An SEO professional was concerned about duplicate content in the form of HTML pages and PDFs.
So they asked John Mueller in a hangout regarding this type of content. They have a PDF file featuring a case study article.
Now, they want to present it in the form of an HTML blog article.
They were curious if this had any negative impact from their side, because of the duplicate content.
John answered that they would not see it as duplicate content, because it is different content.
Even if the primary piece of content on these is the same, the entire way it’s presented is different (one in HTML markup, and one in PDF).
From that level, John explains that they wouldn’t see it as duplicate content.
John thinks that, at most, the difficulty may be that in the search results, it could happen that both of these show up at the same time.
And whether you want that to happen, though, is more of a strategic question on the SEO professional’s side.
From Google’s perspective, they would not see it as a negative, when it comes to SEO.

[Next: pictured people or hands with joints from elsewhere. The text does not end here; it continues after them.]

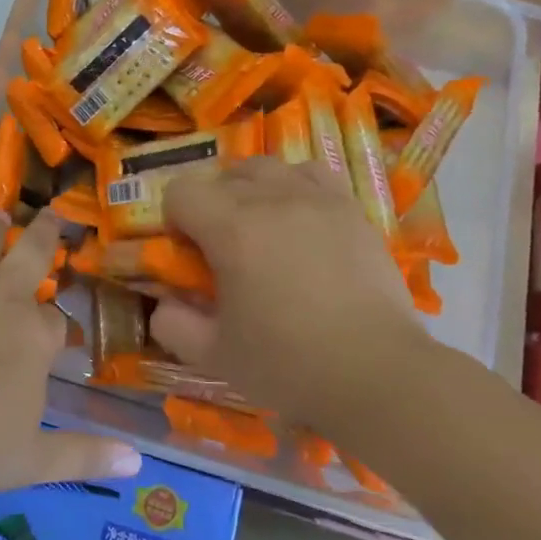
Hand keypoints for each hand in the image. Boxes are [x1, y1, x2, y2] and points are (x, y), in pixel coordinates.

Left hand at [0, 210, 141, 499]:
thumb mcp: (29, 463)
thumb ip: (84, 456)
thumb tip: (137, 463)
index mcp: (35, 337)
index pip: (57, 319)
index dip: (57, 324)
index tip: (56, 331)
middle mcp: (6, 295)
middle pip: (34, 253)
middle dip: (48, 235)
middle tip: (54, 216)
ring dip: (0, 225)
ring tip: (3, 214)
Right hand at [152, 160, 440, 431]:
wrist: (376, 372)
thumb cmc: (289, 364)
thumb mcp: (215, 355)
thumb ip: (174, 325)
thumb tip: (163, 302)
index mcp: (232, 229)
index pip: (181, 190)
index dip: (175, 219)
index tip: (189, 254)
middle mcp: (272, 198)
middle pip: (223, 175)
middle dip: (212, 205)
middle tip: (224, 249)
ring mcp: (317, 199)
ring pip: (267, 167)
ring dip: (252, 189)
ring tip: (263, 228)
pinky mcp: (351, 209)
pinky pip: (311, 174)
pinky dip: (295, 187)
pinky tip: (301, 221)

But perhaps they have more strategic reasons to make the PDF or the HTML page more visible than the other.
John also went on to say that he believes, for the most part, that PDFs will likely be less visible in the search results because they are less tied in with the rest of your site.

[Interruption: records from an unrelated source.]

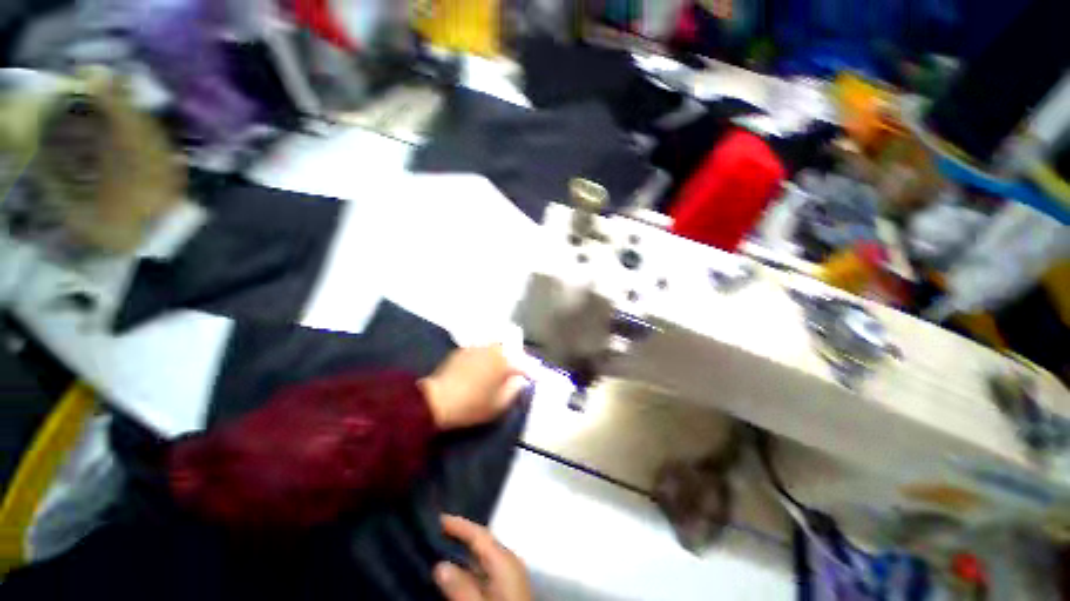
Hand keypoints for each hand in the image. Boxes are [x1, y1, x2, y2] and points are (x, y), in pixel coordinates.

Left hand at [420, 345, 528, 430]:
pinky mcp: (465, 348)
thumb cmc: (472, 405)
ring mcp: (479, 346)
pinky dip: (489, 354)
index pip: (526, 364)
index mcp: (506, 361)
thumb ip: (515, 389)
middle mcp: (495, 349)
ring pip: (498, 345)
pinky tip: (486, 364)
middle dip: (520, 357)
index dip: (534, 371)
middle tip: (521, 369)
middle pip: (513, 348)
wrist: (438, 400)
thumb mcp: (499, 404)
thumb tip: (520, 380)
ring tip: (504, 364)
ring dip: (505, 352)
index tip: (538, 377)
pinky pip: (484, 347)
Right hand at [434, 515, 531, 600]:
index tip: (438, 518)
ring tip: (443, 548)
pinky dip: (471, 566)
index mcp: (504, 560)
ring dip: (465, 551)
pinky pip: (486, 568)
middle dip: (461, 535)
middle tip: (437, 531)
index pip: (479, 534)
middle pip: (482, 541)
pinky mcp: (508, 588)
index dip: (459, 525)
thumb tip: (440, 566)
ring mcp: (510, 575)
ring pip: (484, 555)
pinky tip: (459, 573)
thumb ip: (460, 588)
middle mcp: (509, 561)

And that when it comes to internal linking, you will usually link to web pages as opposed to linking to the PDF. Then, from one of these web pages, you will link to the PDF.
So there’s a bit of a de-emphasis on PDFs when it comes to internal linking in that situation. However, they could appear in the same search results. The problem is that they could end up competing with each other there.
This happens at approximately the 17:09 mark in the video.